Pendant quarante-huit heures affluèrent donc invitations sur invitations auxquelles le populaire reporter ne put se refuser, — non plus qu’aux promenades à travers la campagne environnante, où les orangers poussent en pleine terre. Sur tous les murs, couverts d’affiches tire-l’œil, le nom de Harris T. Kymbale figurait en lettres éclatantes, et, le soir, en caractères électriquement reproduits.

Un hôte si bien accueilli contractait envers la cité une forte dette de reconnaissance. Aussi son intention, s’il gagnait la partie, — il le déclara, — était-elle de fonder à Charleston un hospice pour les pauvres gens sans famille. Et, ce qui est à noter, c’est que nombre de miséreux vinrent se faire inscrire à la municipalité afin de s’assurer les premières places dans cet établissement de charité. On le voit, le futur gagnant se montrait encore plus généreux à Charleston de la Caroline du Sud qu’à Denver du Colorado.

Enfin, au milieu de toutes ces fêtes, arriva le soir du 3 juin. Un splendide banquet avait été organisé par souscription. Il aurait lieu sous de magnifiques ombrages, un peu en dehors de la ville, du côté de l’estuaire d’Ashtley. La foule des invités s’y rendit processionnellement, bannières déployées aux couleurs du héros de ce jour. Il n’y a pas lieu d’insister sur ce que fut cette réunion épulatoire dont il serait impossible d’ailleurs de donner une idée, ni pour les recherches du menu, ni pour le faste du service.
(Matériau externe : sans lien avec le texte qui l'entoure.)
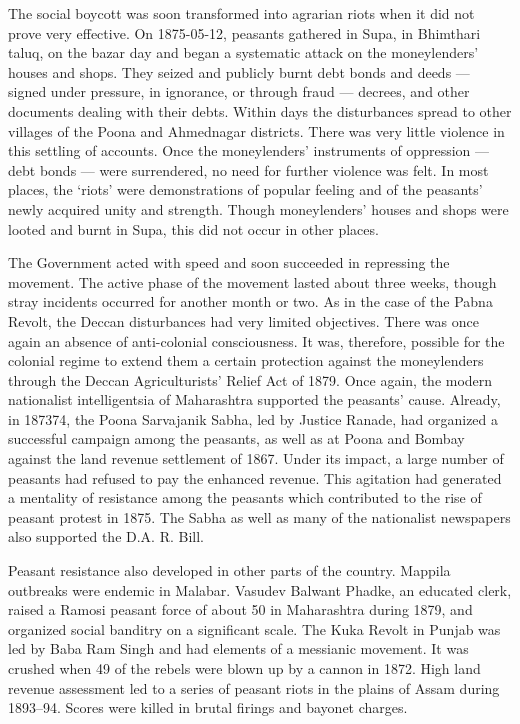 \begin{multicols}{2}
The social boycott was soon transformed into agrarian riots when it did not prove very effective. On 1875-05-12, peasants gathered in Supa, in Bhimthari taluq, on the bazar day and began a systematic attack on the moneylenders' houses and shops. They seized and publicly burnt debt bonds and deeds --- signed under pressure, in ignorance, or through fraud --- decrees, and other documents dealing with their debts. Within days the disturbances spread to other villages of the Poona and Ahmednagar districts. There was very little violence in this settling of accounts. Once the moneylenders' instruments of oppression --- debt bonds --- were surrendered, no need for further violence was felt. In most places, the `riots' were demonstrations of popular feeling and of the peasants' newly acquired unity and strength. Though moneylenders' houses and shops were looted and burnt in Supa, this did not occur in other places.

The Government acted with speed and soon succeeded in repressing the movement. The active phase of the movement lasted about three weeks, though stray incidents occurred for another month or two. As in the case of the Pabna Revolt, the Deccan disturbances had very limited objectives. There was once again an absence of anti-colonial consciousness. It was, therefore, possible for the colonial regime to extend them a certain protection against the moneylenders through the Deccan Agriculturists' Relief Act of 1879. Once again, the modern nationalist intelligentsia of Maharashtra supported the peasants' cause. Already, in 1873­74, the Poona Sarvajanik Sabha, led by Justice Ranade, had organized a successful campaign among the peasants, as well as at Poona and Bombay against the land revenue settlement of 1867. Under its impact, a large number of peasants had refused to pay the enhanced revenue. This agitation had generated a mentality of resistance among the peasants which contributed to the rise of peasant protest in 1875. The Sabha as well as many of the nationalist newspapers also supported the D.A. R. Bill.

Peasant resistance also developed in other parts of the country. Mappila outbreaks were endemic in Malabar. Vasudev Balwant Phadke, an educated clerk, raised a Ramosi peasant force of about 50 in Maharashtra during 1879, and organized social banditry on a significant scale. The Kuka Revolt in Punjab was led by Baba Ram Singh and had elements of a messianic movement. It was crushed when 49 of the rebels were blown up by a cannon in 1872. High land revenue assessment led to a series of peasant riots in the plains of Assam during 1893--94. Scores were killed in brutal firings and bayonet charges.


\end{multicols}
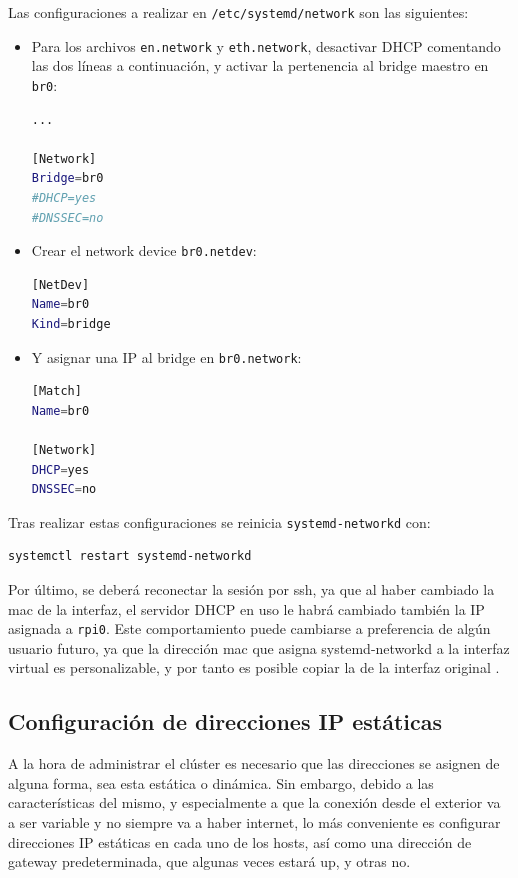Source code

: Las configuraciones a realizar en \texttt{/etc/systemd/network} son las siguientes:

\begin{itemize}
    \item Para los archivos \texttt{en.network} y \texttt{eth.network}, desactivar DHCP comentando las dos líneas a continuación, y activar la pertenencia al bridge maestro en \texttt{br0}:
\begin{lstlisting}[language=bash]
...

[Network]
Bridge=br0
#DHCP=yes
#DNSSEC=no
\end{lstlisting}
    \item Crear el network device \texttt{br0.netdev}:
\begin{lstlisting}[language=bash]
[NetDev]
Name=br0
Kind=bridge
\end{lstlisting}
    \item Y asignar una IP al bridge en \texttt{br0.network}:
\begin{lstlisting}[language=bash]
[Match]
Name=br0

[Network]
DHCP=yes
DNSSEC=no
\end{lstlisting}
\end{itemize}

Tras realizar estas configuraciones se reinicia \texttt{systemd-networkd} con:
\begin{lstlisting}[language=bash]
systemctl restart systemd-networkd
\end{lstlisting}

Por último, se deberá reconectar la sesión por \acrshort{ssh}, ya que al haber cambiado la \acrshort{mac} de la interfaz, el servidor DHCP en uso le habrá cambiado también la IP asignada a \texttt{rpi0}. Este comportamiento puede cambiarse a preferencia de algún usuario futuro, ya que la dirección \acrshort{mac} que asigna systemd-networkd a la interfaz virtual es personalizable, y por tanto es posible copiar la de la interfaz original \cite{archwiki_systemd-networkd}.

\subsection{Configuración de direcciones IP estáticas}
\label{ssec:configuracion_ip_estaticas}
A la hora de administrar el clúster es necesario que las direcciones se asignen de alguna forma, sea esta estática o dinámica. Sin embargo, debido a las características del mismo, y especialmente a que la conexión desde el exterior va a ser variable y no siempre va a haber internet, lo más conveniente es configurar direcciones IP estáticas en cada uno de los hosts, así como una dirección de gateway predeterminada, que algunas veces estará up, y otras no.

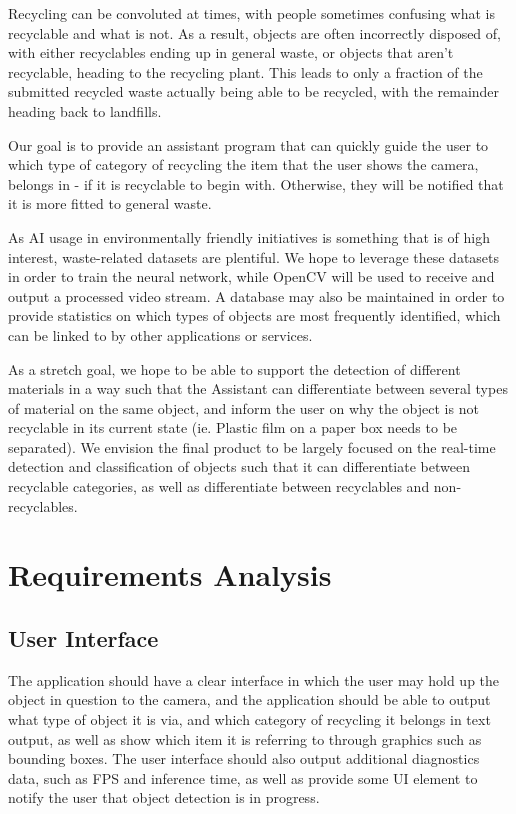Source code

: \documentclass[conference]{IEEEtran}
\begin{document}
Recycling can be convoluted at times, with people sometimes confusing what is recyclable and what is not. As a result, objects are often incorrectly disposed of, with either recyclables ending up in general waste, or objects that aren't recyclable, heading to the recycling plant. This leads to only a fraction of the submitted recycled waste actually being able to be recycled, with the remainder heading back to landfills. 

Our goal is to provide an assistant program that can quickly guide the user to which type of category of recycling the item that the user shows the camera, belongs in - if it is recyclable to begin with. Otherwise, they will be notified that it is more fitted to general waste.

As AI usage in environmentally friendly initiatives is something that is of high interest, waste-related datasets are plentiful. We hope to leverage these datasets in order to train the neural network, while OpenCV will be used to receive and output a processed video stream. A database may also be maintained in order to provide statistics on which types of objects are most frequently identified, which can be linked to by other applications or services. 

As a stretch goal, we hope to be able to support the detection of different materials in a way such that the Assistant can differentiate between several types of material on the same object, and inform the user on why the object is not recyclable in its current state (ie. Plastic film on a paper box needs to be separated).
We envision the final product to be largely focused on the real-time detection and classification of objects such that it can differentiate between recyclable categories, as well as differentiate between recyclables and non-recyclables.


\section{Requirements Analysis}

\subsection{User Interface}

The application should have a clear interface in which the user may hold up the object in question to the camera, and the application should be able to output what type of object it is via, and which category of recycling it belongs in text output, as well as show which item it is referring to through graphics such as bounding boxes.
\newline
The user interface should also output additional diagnostics data, such as FPS and inference time, as well as provide some UI element to notify the user that object detection is in progress.
\end{document}
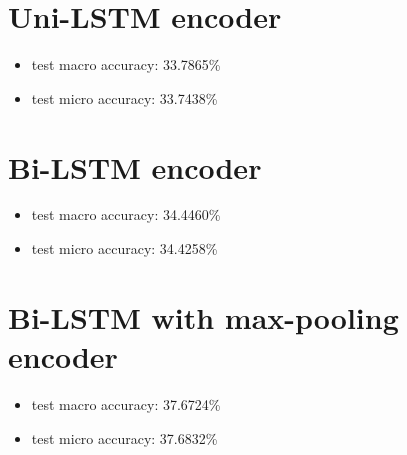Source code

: \documentclass[6pt]{article}
\begin{document}
\section{Uni-LSTM encoder}

\begin{itemize}
  \item test macro accuracy: 33.7865\%
  
  \item test micro accuracy: 33.7438\%
\end{itemize}

\section{Bi-LSTM encoder}

\begin{itemize}
  \item test macro accuracy: 34.4460\%
  
  \item test micro accuracy: 34.4258\%
\end{itemize}

\section{Bi-LSTM with max-pooling encoder}

\begin{itemize}
  \item test macro accuracy: 37.6724\%
  
  \item test micro accuracy: 37.6832\%
\end{itemize}
\end{document}
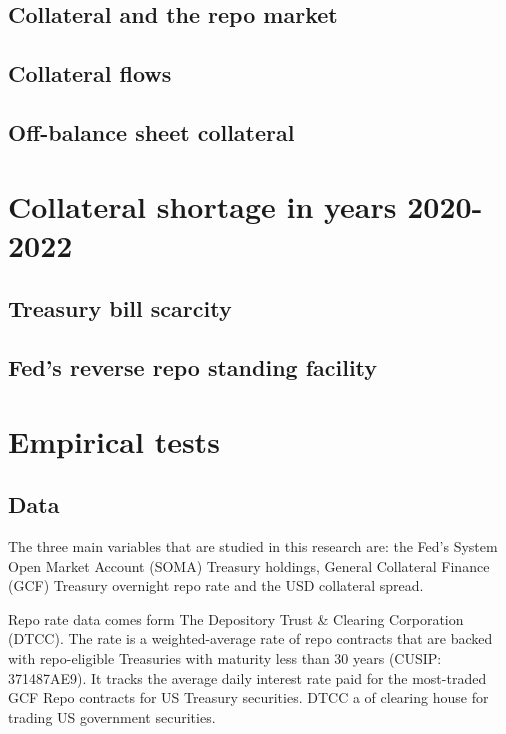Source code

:\documentclass[11pt,a4paper,english,oneside]{article}
\begin{document}
\subsection{Collateral and the repo market} %

\subsection{Collateral flows} %

\subsection{Off-balance sheet collateral} %

\newpage

\section{Collateral shortage in years 2020-2022} \label{sec:shortage}%

\subsection{Treasury bill scarcity} \label{sec:bills}

\subsection{Fed's reverse repo standing facility} \label{sec:rrp}

\newpage

\section{Empirical tests} \label{sec:empirical}

\subsection{Data} \label{sec:data}

The three main variables that are studied in this research are: the Fed's System Open Market Account (SOMA) Treasury holdings, General Collateral Finance (GCF) Treasury overnight repo rate and the USD collateral spread.

Repo rate data comes form The Depository Trust \& Clearing Corporation (DTCC). The rate is a weighted-average rate of repo contracts that are backed with repo-eligible Treasuries with maturity less than 30 years (CUSIP: 371487AE9). It tracks the average daily interest rate paid for the most-traded GCF Repo contracts for US Treasury securities. DTCC a of clearing house for trading US government securities.
\end{document}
Qu’il suffise de savoir que la pièce principale fut un pâté monstre, pesant huit mille livres, cuit dans un four gigantesque, et qu’un char, attelé de douze chevaux, amena au lieu du festin. Dans la confection de ce pâté, il entrait deux mille quatre cents livres de bœuf, quatre cents livres de veau, quatre cents livres de mouton, cinq cent soixante livres de porc, cent vingt livres de beurre, trois cent soixante livres de lard, soixante-seize lapins, cent quatre-vingt-huit poulets, deux cents pigeons, deux mille huit cents livres de farine, deux cent quarante pièces de gibier. Ce monstrueux comestible mesurait quatorze pieds de largeur, vingt-quatre de longueur, six de hauteur. C’est avec des couteaux longs de cinq pieds que vingt maîtres d’hôtel le débitèrent de manière à satisfaire plusieurs milliers de personnes, qui, d’ailleurs, eurent encore à leur disposition cinq milles de saucisses.

Et alors retentirent des acclamations que la brise d’ouest emporta vers la pleine mer :

« Hurrah pour Harris T. Kymbale !… Hurrah pour le quatrième partant !… Hurrah pour le Pavillon Vert !… Hurrah pour le grand favori du match Hypperbone !… »



  1. Azédarach : Arbuste ou arbre de 6 à 10 mètres originaire des Indes, souvent utilisé pour border les avenues. Il donne de très grosses grappes de fleurs parfumées, de couleur rose ou lilas. Les fruits, de la taille d’une cerise, sont légèrement vénéneux.